:: ISTRUZIONI DI LAVORO ::
Trasforma tutte le righe qui sotto in una tabella Markdown con le colonne «N.» e «Contenuto», numerando ciascuna riga e tralasciando quelle vuote. Lascia fuori dalla risposta le immagini.

Voci di dati salvate:
******
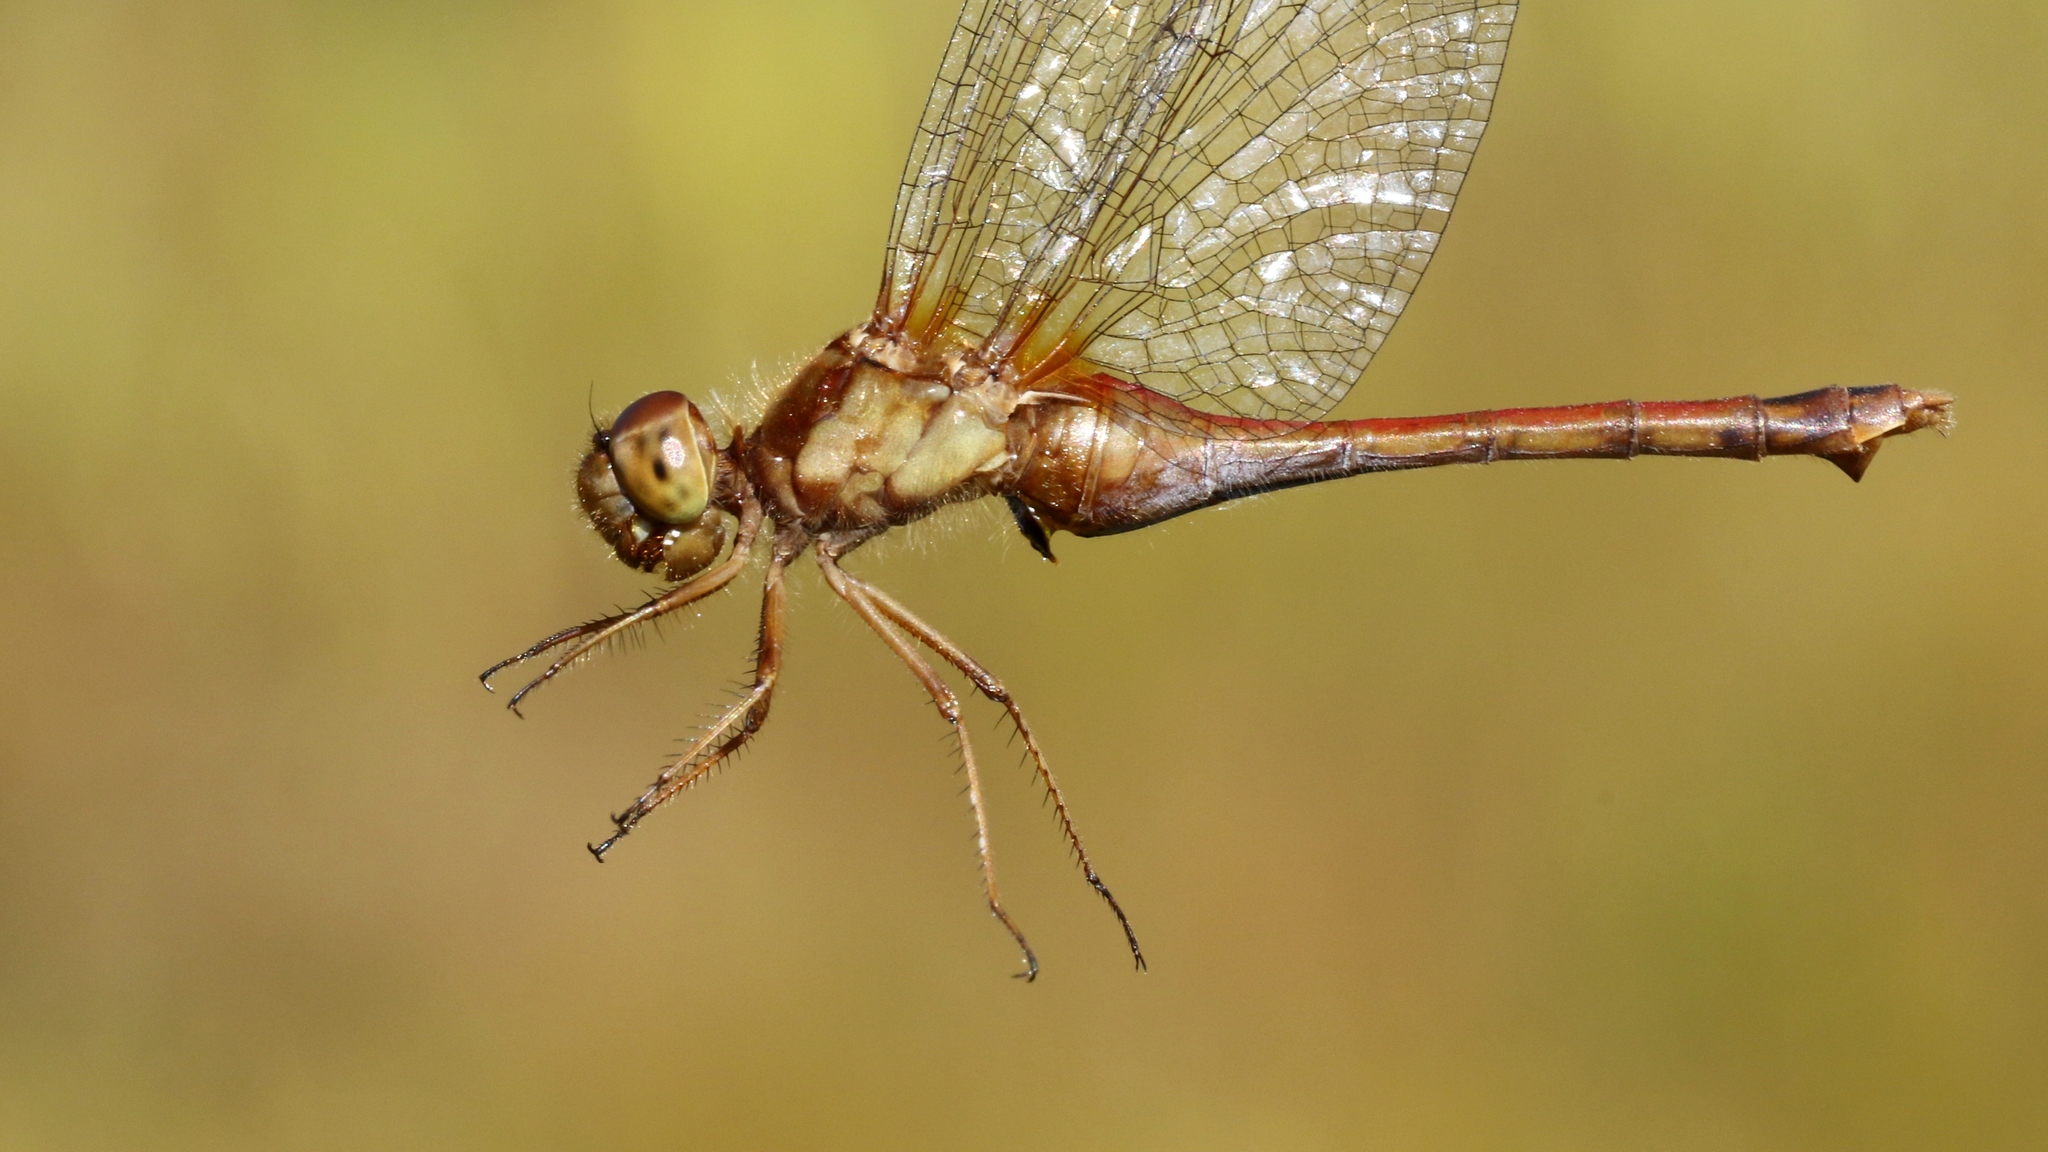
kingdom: Animalia
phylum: Arthropoda
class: Insecta
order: Odonata
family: Libellulidae
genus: Sympetrum
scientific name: Sympetrum vicinum
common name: Autumn meadowhawk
******
:: RISPOSTA COMPLETA ::
| N. | Contenuto |
|---|---|
| 1 | kingdom: Animalia |
| 2 | phylum: Arthropoda |
| 3 | class: Insecta |
| 4 | order: Odonata |
| 5 | family: Libellulidae |
| 6 | genus: Sympetrum |
| 7 | scientific name: Sympetrum vicinum |
| 8 | common name: Autumn meadowhawk |